There can be no doubt that addiction and drug addiction are one of the great problems of our time that our society cannot ignore.
It is a fact that the number of drug users is increasing, so we are facing more problems. It is also right and important for our society to deal with these problems in an appropriate way and to try to cope with them. It is about the health and social dimension.
At all times and in all cultures there have been addictive and intoxicating substances which have always been used or abused by people. There are also very many different psychoactive substances with different characteristics and effects, and a first necessary condition for a helpful treatment of the problem of addiction to troubled teens school is to have sufficient knowledge about the different characteristics and effects of the different addictive and intoxicating substances.
According to the scientific definition, drugs are substances of plant, animal or synthetic origin which have effects on the central nervous system. These include stimulants, analgesics, tranquilizers and stimulants, as well as a variety of drugs, i.e. substances used to cure, prevent or diagnose diseases. Alcohol and nicotine are therefore just as much drugs as cannabis and heroin, the casually swallowed sedative as other medications prescribed by the doctor. Addictive substances are all those substances – whether legal or illegal – whose abuse can result in dependence.
Addiction and drug addiction
The phenomenon of addiction and drug addiction can be described from an educational, psychological, sociological or medical point of view. The definition attempts of the individual disciplines differ from each other. What the various disciplines have in common is the aspect of compulsion. In the area of his life affected by addiction, the addict can no longer act according to his will, but obeys an urge that appears stronger than all intentions.
In some substance-bound forms of addiction, the recurring need for the addictive substance has a physiological basis in which certain substances are incorporated into the cell metabolism and the discontinuation of the substance after a shorter or longer period of regular use leads to physical withdrawal symptoms. Their intensity, however, depends very much on the inner and outer situation of the person concerned, which points to the great importance of the psychological component of any dependency.
Dependency is a strong fixation that shapes the life of the person concerned and restricts addictive behaviour and can be described as an illness. Drug addiction is a state of periodic or chronic poisoning by a central nervous agent that leads to mental and/or physical dependence on this agent.
Conditions under which addiction arises
In general, it is assumed that the conditions under which addictive behaviour develops are influenced by various factors – people (personality traits), the environment (social environment of society), addictive substances (pharmacological mode of action), the market (accessibility and price) and the specific life situation.
Combating the drugs problem
For many years, action to combat the drugs problem has been essentially limited to activities of tracing and tracing traffickers and narcotics. Although the resources made available for this purpose have multiplied worldwide, both in terms of direct financial resources and in personal terms, the drug problem has not decreased but increased. One of the reasons for this is certainly to be found in the fact that for a long time the addiction problem was understood only as a problem of supply and not equally as a problem of demand.

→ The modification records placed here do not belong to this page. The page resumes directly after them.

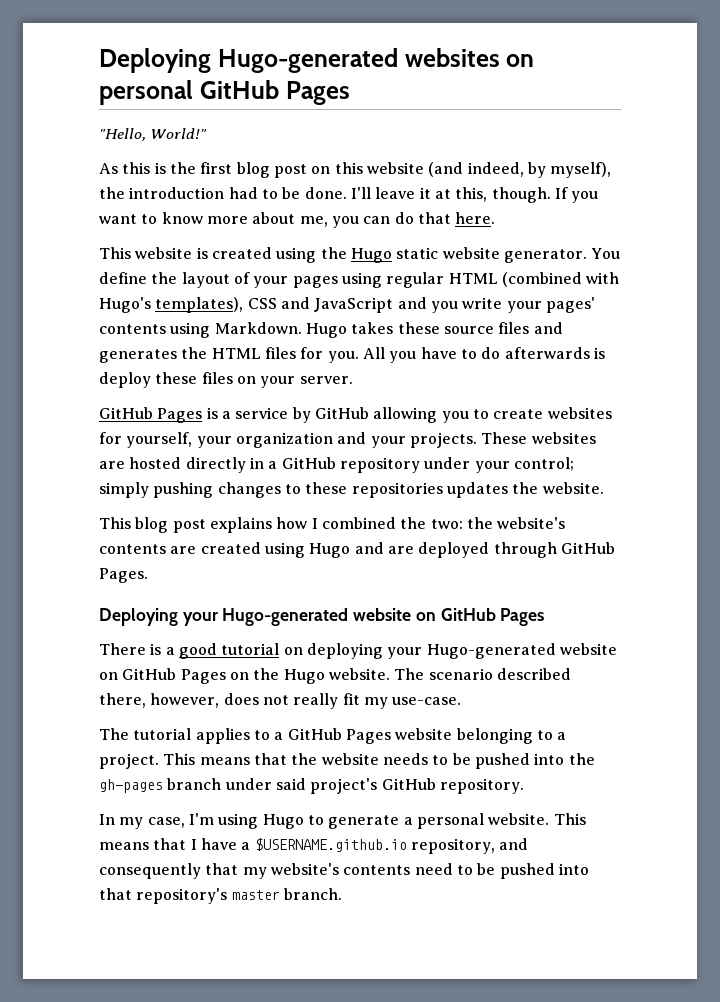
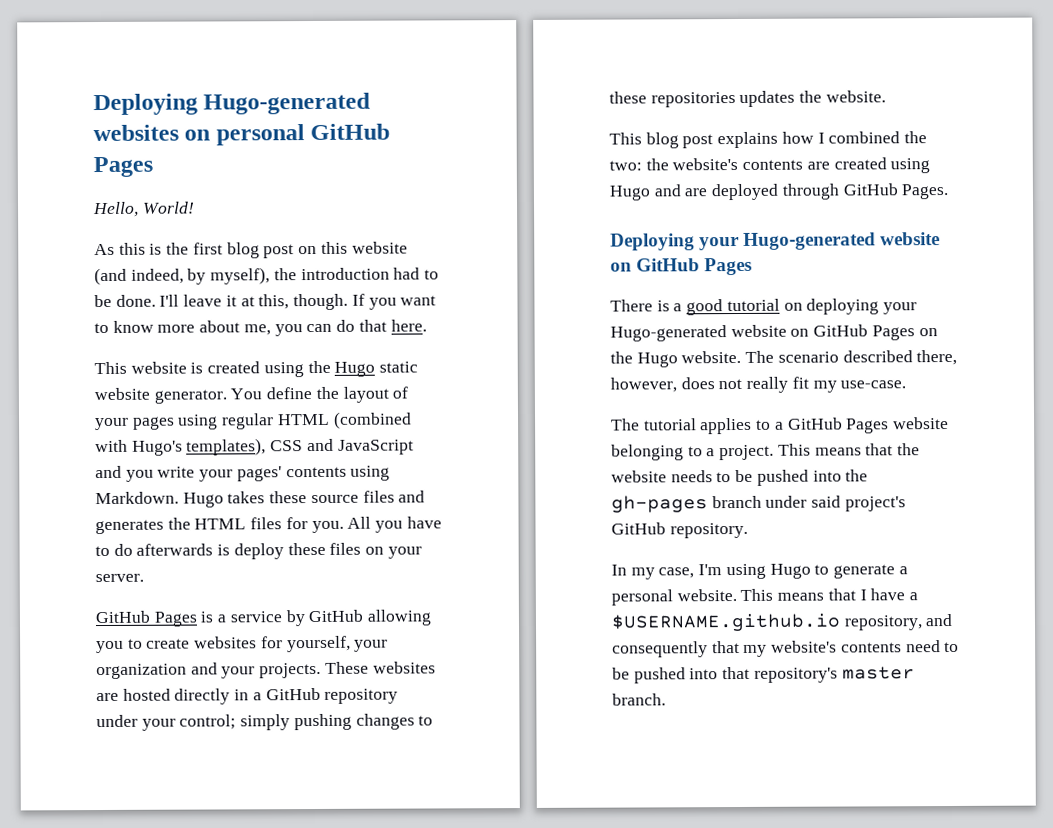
[99,128,208,141] "Hello, World!" -> [92,201,195,218] Hello, World!

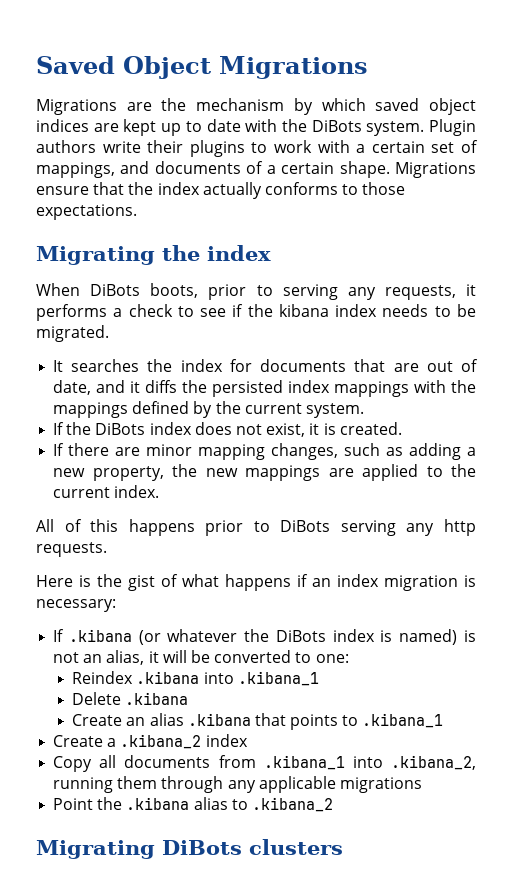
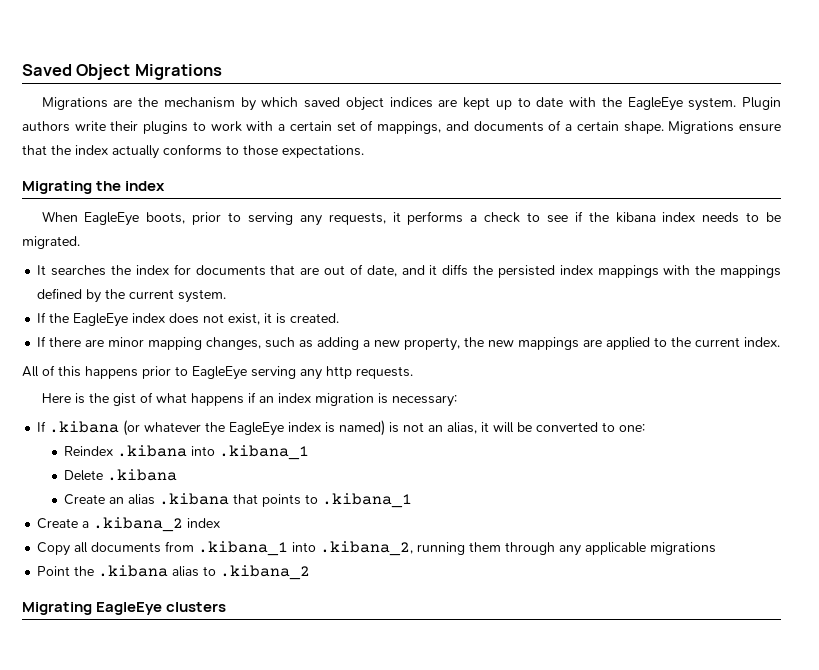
[311,120,362,132] DiBots -> [627,97,683,111] EagleEye
[90,284,141,296] DiBots -> [84,212,140,226] EagleEye
[95,423,146,435] DiBots -> [73,313,129,327] EagleEye
[280,520,331,532] DiBots -> [192,366,247,380] EagleEye
[275,630,326,642] DiBots -> [229,422,285,436] EagleEye
[162,840,242,855] DiBots -> [96,602,163,615] EagleEye

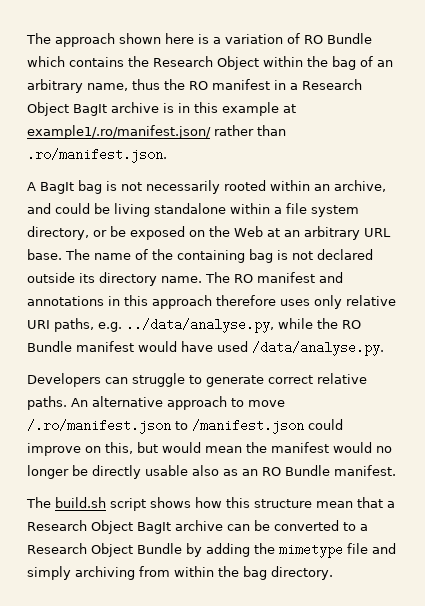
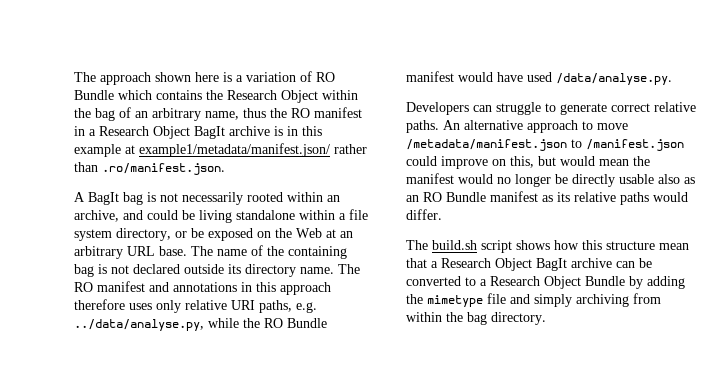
[27,125,211,139] example1/.ro/manifest.json/ -> [139,143,330,157] example1/metadata/manifest.json/
[27,419,171,434] /.ro/manifest.json -> [406,139,567,151] /metadata/manifest.json
[334,465,396,476] manifest. -> [490,191,688,205] [406,209,442,220] manifest as its relative paths would differ.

In the literal sense, prevention means “anticipation”, “prevention” or “prevention”. The focus of current addiction prevention is no longer on addictive substances but on addictive behaviour, and addiction prevention as a whole is placed within the framework of general health promotion. Depending on the time of the preventive intervention, three types of prevention can be distinguished:
Primary prevention is aimed at those groups that have not yet been affected by the drug problem; it aims to prevent the development of disorders or diseases. Primary prevention aims to gain influence both at the individual level (e.g. education, upbringing, information) and at the structural level (e.g. youth policy, advertising bans, etc.). Their perspective is long-term and starts in a possibly early phase of life.
Target groups of primary prevention measures are the general public, multipliers, educators, children, adolescents and young adults, parents, pastors, judges, executive and judicial guards, teachers and personnel managers, doctors and nursing staff, representatives of associations and the media, etc.
This involves working with people who are not addicted, within the framework of general health promotion, in the sense of education and information, in order to promote and maintain the health of the broad group of all children and adolescents in the sense of physical, mental and psychological well-being. The aim is to prevent people from falling into the danger zone of addictive and dependent behaviour at all.
Secondary prevention deals with the early detection of symptoms and states of tension that can lead to diseases. It starts in situations endangered to health or addiction and tries to avert these dangers. The target group is young people at risk and first-time consumers.
Secondary prevention measures are intended to reduce the harm to people who have already had experience with drug use and are thus in the dangerous vicinity of addiction and consequential harm. It is intended to prevent endangered drug users and abusers from becoming manifestly addicted people.